Бедный Миша засмотрелся на Марию, а что, не такая уж она и старая. Только верно ли, что Хану она совсем не нужна? До сих пор к девушкам хозяина, Рите и Лике, никто не решался подходить. Хотя на счет Лики он что-то слышал… Хозяин был непредсказуем, а с Марией у него тоже были какие-то непонятные отношения, все об этом говорили… С другой стороны, эта Машка никогда не была его женщиной, она смертница, сам водил ее в лабораторию… А она очень даже ничего, вон какая сидит, рисует… И сиськи у нее классные, небось, в ладонь не поместятся… Мария привстала, поправляя лист на мольберте, а Мишаня наклонил голову, пытаясь рассмотреть ее задницу, обтянутую джинсами. Ему захотелось подойти и шлепнуть ее слегка, проверить, такая ли она упругая, как кажется…
Олег Аркадьевич был очень убедителен, и Мишаня заинтересовался Марией, но все не мог решиться действовать, его что-то сдерживало, и потому весь день он то и дело проходил мимо нее, каждый раз глупо улыбаясь. Стережет, решила Мария, боятся, что опять сбегу, небось Хан приказал присматривать за ней на время своего отъезда… "Глупый, куда я от тебя теперь денусь… Скорей бы ты вернулся", - и Мария вспыхнула от своих мыслей.
Олег Аркадьевич вечером поинтересовался у Миши, как его успехи, и, узнав, что пока никак, что тот даже не подходил к Марии, укоризненно покачал головой:
- Какой-то ты нерешительный. Сказать другому мужику, что ли?
Это сразу подстегнуло недотепу, и после ужина он направился к Марии. Нет уж, он не уступит ее никому, хватит пропускать других вперед, вечно у него кто-нибудь перехватывает бабу. Мария определенно уже нравилась ему. Но он так и не осмелился зайти к ней, лишь заглянул пару раз в комнату, тут же сразу захлопывая дверь. Он нерешительно прохаживался по коридору, пока его кто-то не окликнул и тогда Миша, облегченно вздохнув, ушел. Его маневры не остались незамеченными: Мария и Галя переглядывались, ожидая продолжения:
- Не поняла, что ему было нужно?
- Да проверяет, на месте ли ты, не сбежала… - предположила Галя.

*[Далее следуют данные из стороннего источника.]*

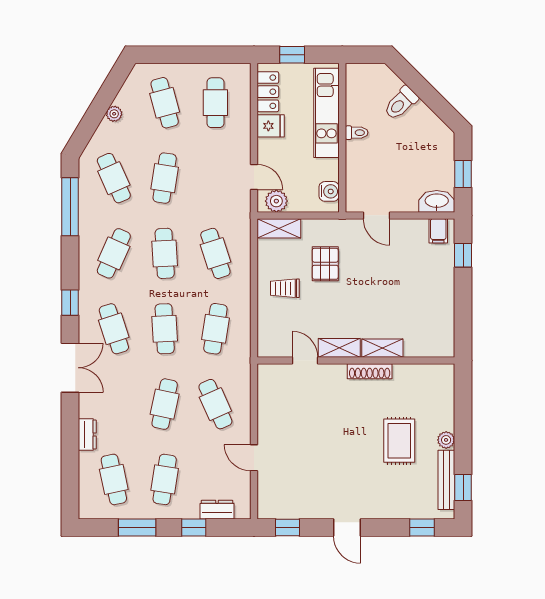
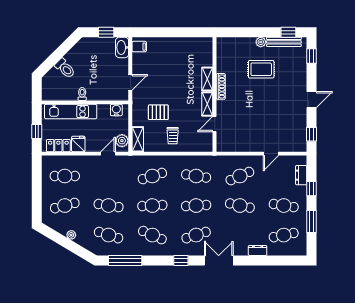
cafe table: (114, 178) -> (109, 235), turned 42
window: (463, 255) -> (153, 32), removed

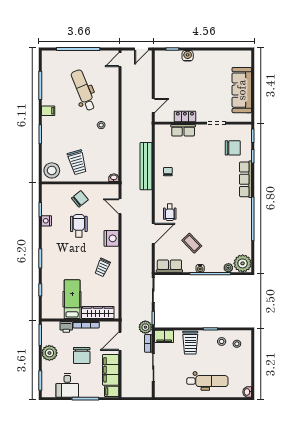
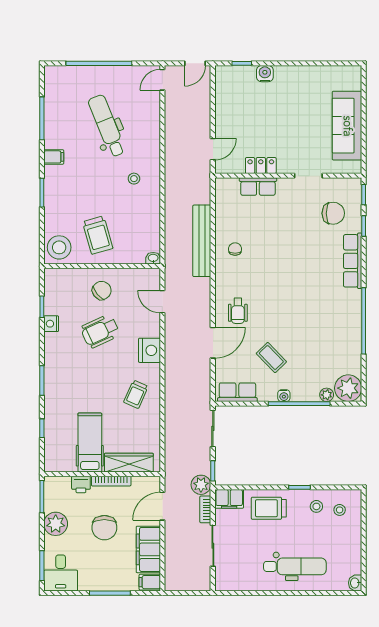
wheelchair: (79, 226) -> (100, 331), turned -115
trolley: (190, 343) -> (269, 508), turned 90
desk: (67, 385) -> (61, 573), moved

На следующий день Мишаня старался не попадаться Олегу Аркадьевичу на глаза, боялся, что тот потребует отчета. Ну, как скажешь, что он не может решиться предложить женщине такое?! Что ему делать, если Мария начнет возмущаться? Эх, если бы ему кто-нибудь написал, что надо говорить, он бы выучил… Зайти к ним в комнату и на глазах Гали молча схватить Марию и вынести? Поднимется шум, крик. Сбежится народ, будут смеяться: что, скажут, наконец-то выбрал себе женщину! Молодых полно, а он выбрал тетку, хотя она совсем ничего… Все умрут со смеху. Он страдал: впервые начальство его заметило, что-то ему доверили, а он никак не осмелится поговорить с бабой. И никого не попросишь ее вызвать, никому нельзя доверить - засмеют.